Thursday, 25 August 2011

The Price of Goodness

Let us start with an abstract arguement: Do the means justify the ends? Well what ends you might ask and what means? The end is the perfection of society and man - the means are any and all available. And why are any means permissable? Since the end is itself perfect, nothing should be aloud to stand in it's why surely?

And here is the problem - the definition of perfection of society and man. Who's perfection are we talking? Is it the perfection of the rulers of Aldous Huxely's "Brave New World"? The perfection of Orwell's Ing-Soc? The perfection of Mao-Tse-Tung, Kim il Sung or Pol Pot? The perfection of Louis XIV or Hitler?

Why is it that high ideals and utopian ideology seem to end up with a state of affair that the Greeks described 2000s or so years ago as tyranny? The absolute rule of the many by the few - alledgedly for their own good...the many regarded by their subjects as clay to be moulded, blank slates to be written on with party slogans, ignorant children to be educated and indoctrinated. And the perfect society is always an omlete which requires the breaking of a few eggs...minorities who must become the sacrificial victims for the good of society - like the Aztecs whose religion required a wholesale sacrifice of captives in order to feed the sun, these victim classes - racial, religious, political and class minorities are sacrificed with as spurious a justification for the good of the whole. And the real reason? A tyranny must be fed constantly on the blood of its subjects - this Leviathan must be nourished and it will be because all men fear the heart of darkness of anarchy - a breakdown of society and human relations where society framents into it's constituent tribal units based around strong leaders and the whole evolution of human society must take it's bloody course once again.

Human life is fragile, imperfect and uncertain - we long with all our heart to make it otherwise - we often feel the pain of our vulnerability when confronted with extrememe situations such as death and violence. Every social structure is a collective attempt to control our lives since we know that as an individual we will not survive in the wild for long. This individual has much freedom but little power. And yet what is the best way for a group of people to organise themselves? What  political structure will guarentee the greatest liberty for the greatest number of people, afford the greatest measure individual control, resist the ravages of time and endure the attempts of other states to destroy or subjugate it?

I know not - but I feel that the attempt to control men is futile - the average man cannot share the desires and visions of those at the apex of the pyramid. The average man wishes for a life which is modest and unsupposing. Napoleon once called England "a nation of shopkeepers" - is that so terrible? Why can not rulers accept humanity in all it's glorious imperfection? If you treat your subjects as children then they shall behave like children and if you treat your subjects like dogs they shall behave like dogs. And maybe if you treat your subjects like humans they will be humane?
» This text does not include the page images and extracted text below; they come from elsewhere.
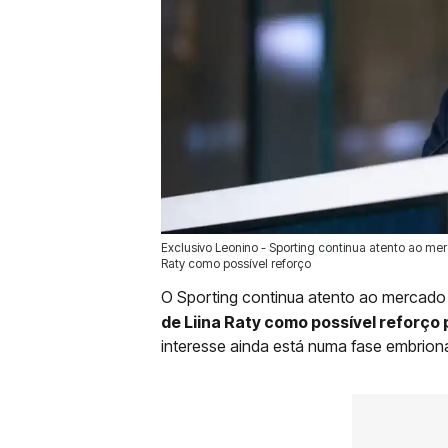
Exclusivo Leonino - Sporting continua atento ao m
28 Mai 2026 | 03:00 |
0
Raty como possível reforço
O Sporting continua atento ao mercad
de
Liina Raty
como possível reforço 
interesse ainda está numa fase embrionár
So the saying is that charity begins at home - maybe our society would be better off for all of us if we personally befriended one person in need and took responsibility for helping them improve their life than with all the government social planning, political correctness, bureaucracy. Maybe we should stop seeking perfection and embrace imperfection - stop trying to control everything and allow things to be as they are. Maybe the spectre of bloody anarchy is less real than we fear.